Humble woman warning others after she says contractor took $2,800 and never made kitchen repairs

The woman claims she paid for repairs that were never completed

HUBMLE – Margie Borders is a retired medical worker who says it was hard enough to dip into her savings to pay for unexpected repairs, but never actually having those repairs done has her sending a warning to others.

“The joy of cooking is gone so I try not to cook now,” Borders said.

She said she used to love to throw down in the kitchen, but that was before it was badly damaged because of a leaky pipe caused by last year’s historic freeze.

“All of this [cabinet] sunk in. It has come loose and the drawers started coming out and wouldn’t go back in,” she said.

The kitchen walls and ceilings are also peeling.

Last fall, Borders said she decided to hire a contractor who had done good work for a friend.

“He measured everything in here and said, ‘Oh yea, we can give you a whole new kitchen.’ So I was going to get a whole new kitchen done... or so I thought,” Borders said.

Borders said she initially gave the man a $1,800 deposit to buy equipment, but he never came back.

“I had to call him to see what happened, so he said that he was in the hospital and he had a diabetic attack, and then he said he wasn’t ignoring me,” she said.

After being texted a picture of a blood sugar monitor, Borders said she gave him the benefit of the doubt.

“Well, I called him again.
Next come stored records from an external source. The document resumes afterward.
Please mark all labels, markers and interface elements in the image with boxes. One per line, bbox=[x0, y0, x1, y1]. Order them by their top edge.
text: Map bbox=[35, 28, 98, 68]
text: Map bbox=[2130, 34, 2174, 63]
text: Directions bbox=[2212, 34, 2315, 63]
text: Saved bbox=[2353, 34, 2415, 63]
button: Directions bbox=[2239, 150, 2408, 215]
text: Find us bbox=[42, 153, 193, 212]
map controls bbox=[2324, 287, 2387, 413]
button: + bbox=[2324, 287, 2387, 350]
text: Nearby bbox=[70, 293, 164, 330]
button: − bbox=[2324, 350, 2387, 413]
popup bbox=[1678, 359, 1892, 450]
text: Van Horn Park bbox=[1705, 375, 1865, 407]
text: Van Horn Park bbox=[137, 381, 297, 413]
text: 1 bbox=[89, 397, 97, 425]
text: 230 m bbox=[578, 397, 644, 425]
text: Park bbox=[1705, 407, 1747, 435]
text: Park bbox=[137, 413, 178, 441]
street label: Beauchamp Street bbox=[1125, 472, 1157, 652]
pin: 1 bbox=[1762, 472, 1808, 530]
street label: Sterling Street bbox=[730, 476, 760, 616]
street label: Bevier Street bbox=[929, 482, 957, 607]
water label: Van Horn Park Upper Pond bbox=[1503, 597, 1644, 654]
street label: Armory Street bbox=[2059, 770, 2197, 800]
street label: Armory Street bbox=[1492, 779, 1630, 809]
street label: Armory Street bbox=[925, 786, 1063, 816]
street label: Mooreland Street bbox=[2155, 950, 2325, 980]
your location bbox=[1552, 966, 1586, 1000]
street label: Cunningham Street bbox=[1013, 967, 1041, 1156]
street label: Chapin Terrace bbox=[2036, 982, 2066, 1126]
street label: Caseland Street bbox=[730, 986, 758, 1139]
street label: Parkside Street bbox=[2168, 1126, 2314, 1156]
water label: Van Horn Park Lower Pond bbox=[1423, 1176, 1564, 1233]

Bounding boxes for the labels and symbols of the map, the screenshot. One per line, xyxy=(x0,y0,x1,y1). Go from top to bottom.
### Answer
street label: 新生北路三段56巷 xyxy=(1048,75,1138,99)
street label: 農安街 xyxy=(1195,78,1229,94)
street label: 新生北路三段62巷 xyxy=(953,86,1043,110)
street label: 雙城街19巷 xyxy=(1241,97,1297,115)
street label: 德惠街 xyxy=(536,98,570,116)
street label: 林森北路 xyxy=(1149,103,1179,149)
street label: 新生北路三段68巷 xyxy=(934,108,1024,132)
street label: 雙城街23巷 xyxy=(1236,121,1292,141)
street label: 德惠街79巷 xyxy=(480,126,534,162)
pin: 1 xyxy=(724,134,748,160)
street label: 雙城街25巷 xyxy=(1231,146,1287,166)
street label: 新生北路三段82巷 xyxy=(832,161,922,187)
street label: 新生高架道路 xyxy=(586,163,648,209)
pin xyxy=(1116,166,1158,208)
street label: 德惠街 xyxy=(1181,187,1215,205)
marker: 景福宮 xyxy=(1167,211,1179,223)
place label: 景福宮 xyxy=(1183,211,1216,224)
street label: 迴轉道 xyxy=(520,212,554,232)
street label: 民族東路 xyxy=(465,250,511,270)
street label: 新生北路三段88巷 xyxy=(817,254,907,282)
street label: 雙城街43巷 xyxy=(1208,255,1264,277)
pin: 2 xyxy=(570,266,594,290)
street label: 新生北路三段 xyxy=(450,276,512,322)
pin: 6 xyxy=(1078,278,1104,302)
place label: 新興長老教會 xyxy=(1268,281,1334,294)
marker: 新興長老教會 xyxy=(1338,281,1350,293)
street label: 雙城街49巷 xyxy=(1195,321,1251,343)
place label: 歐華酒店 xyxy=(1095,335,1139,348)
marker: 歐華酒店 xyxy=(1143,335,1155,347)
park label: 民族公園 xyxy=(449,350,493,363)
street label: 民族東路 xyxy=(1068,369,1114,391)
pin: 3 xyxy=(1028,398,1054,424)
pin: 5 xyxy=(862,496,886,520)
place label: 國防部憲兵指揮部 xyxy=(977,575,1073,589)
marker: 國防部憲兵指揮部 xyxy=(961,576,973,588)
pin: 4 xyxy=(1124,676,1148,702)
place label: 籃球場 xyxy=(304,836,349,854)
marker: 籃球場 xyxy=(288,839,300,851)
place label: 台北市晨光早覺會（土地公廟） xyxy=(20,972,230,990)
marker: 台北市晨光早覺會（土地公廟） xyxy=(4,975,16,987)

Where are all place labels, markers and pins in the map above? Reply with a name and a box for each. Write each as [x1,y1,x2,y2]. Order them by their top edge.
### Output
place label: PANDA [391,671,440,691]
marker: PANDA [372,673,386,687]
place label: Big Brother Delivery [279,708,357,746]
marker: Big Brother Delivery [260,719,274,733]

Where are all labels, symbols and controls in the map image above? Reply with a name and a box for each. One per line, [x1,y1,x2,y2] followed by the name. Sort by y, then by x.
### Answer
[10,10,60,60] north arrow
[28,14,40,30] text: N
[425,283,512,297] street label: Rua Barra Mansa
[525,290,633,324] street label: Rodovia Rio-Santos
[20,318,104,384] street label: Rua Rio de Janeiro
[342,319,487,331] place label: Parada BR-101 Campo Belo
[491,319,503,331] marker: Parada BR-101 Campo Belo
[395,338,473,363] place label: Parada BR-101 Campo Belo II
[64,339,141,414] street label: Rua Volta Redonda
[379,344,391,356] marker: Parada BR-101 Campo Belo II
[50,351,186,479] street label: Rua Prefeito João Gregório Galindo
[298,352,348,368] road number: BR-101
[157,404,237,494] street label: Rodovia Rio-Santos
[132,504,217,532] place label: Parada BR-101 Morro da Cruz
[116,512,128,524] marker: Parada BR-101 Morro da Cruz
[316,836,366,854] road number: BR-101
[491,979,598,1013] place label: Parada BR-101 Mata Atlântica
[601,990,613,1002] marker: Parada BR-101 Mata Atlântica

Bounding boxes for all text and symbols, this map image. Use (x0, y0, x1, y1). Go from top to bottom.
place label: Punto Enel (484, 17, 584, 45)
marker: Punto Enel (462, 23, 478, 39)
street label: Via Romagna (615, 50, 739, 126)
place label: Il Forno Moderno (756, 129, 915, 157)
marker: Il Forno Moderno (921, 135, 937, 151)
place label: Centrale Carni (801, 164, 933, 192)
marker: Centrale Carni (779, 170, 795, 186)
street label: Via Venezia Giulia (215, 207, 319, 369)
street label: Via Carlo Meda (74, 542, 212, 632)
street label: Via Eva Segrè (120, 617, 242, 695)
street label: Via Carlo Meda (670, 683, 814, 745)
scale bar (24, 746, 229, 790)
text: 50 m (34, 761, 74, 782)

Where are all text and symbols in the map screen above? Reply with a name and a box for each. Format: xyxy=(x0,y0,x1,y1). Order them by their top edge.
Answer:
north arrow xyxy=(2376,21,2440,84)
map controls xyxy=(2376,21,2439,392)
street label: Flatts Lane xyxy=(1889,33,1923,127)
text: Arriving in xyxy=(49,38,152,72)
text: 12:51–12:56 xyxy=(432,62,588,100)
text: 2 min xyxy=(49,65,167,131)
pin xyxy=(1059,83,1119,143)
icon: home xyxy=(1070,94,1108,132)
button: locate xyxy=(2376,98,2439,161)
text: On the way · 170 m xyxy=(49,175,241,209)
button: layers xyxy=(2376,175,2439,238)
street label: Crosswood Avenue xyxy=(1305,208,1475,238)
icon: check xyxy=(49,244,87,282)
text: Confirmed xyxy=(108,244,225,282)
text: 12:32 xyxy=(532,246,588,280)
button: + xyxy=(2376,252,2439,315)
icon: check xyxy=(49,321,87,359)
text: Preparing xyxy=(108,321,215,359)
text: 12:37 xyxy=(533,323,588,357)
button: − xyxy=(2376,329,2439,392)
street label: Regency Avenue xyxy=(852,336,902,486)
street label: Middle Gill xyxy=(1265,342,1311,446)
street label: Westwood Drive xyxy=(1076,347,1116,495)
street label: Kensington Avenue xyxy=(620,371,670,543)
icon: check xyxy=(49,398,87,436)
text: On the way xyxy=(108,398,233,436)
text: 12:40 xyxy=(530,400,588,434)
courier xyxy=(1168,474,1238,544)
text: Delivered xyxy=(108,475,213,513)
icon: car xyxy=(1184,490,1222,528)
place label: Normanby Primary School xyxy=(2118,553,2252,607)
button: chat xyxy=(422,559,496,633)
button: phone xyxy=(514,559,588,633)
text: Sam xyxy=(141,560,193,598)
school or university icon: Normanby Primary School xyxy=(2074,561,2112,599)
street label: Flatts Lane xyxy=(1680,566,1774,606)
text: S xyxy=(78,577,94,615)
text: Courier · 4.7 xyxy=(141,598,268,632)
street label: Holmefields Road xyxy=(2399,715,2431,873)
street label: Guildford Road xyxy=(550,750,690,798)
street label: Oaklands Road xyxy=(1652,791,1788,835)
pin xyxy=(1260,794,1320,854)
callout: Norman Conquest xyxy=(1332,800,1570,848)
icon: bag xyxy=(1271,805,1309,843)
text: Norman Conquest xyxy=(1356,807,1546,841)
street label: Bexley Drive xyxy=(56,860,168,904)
He said, ‘I needed more money because I could not get all of the equipment.’ I’m asking him what about the equipment you’re already supposed to have that you’re bringing out. ‘Oh I’ll bring it out, I’ll bring it out.’ But he never brought it out,” Borders says.

She said she forked over a total of $2,800 before the man eventually stopped responding to her text messages and answering her calls.

We have tried to call him as well but after no answer.

Borders is now sounding the alarm.

“He kept putting me off and putting me off and he never came back,” Borders said.

Consumer experts say some ways to avoid being scammed include asking the contractor to give you a written contract and proof of insurance, which Borders says she now wishes she did.

We’re withholding the contractor’s name in this story because a police report has not yet been filed, but Borders said she plans to do that.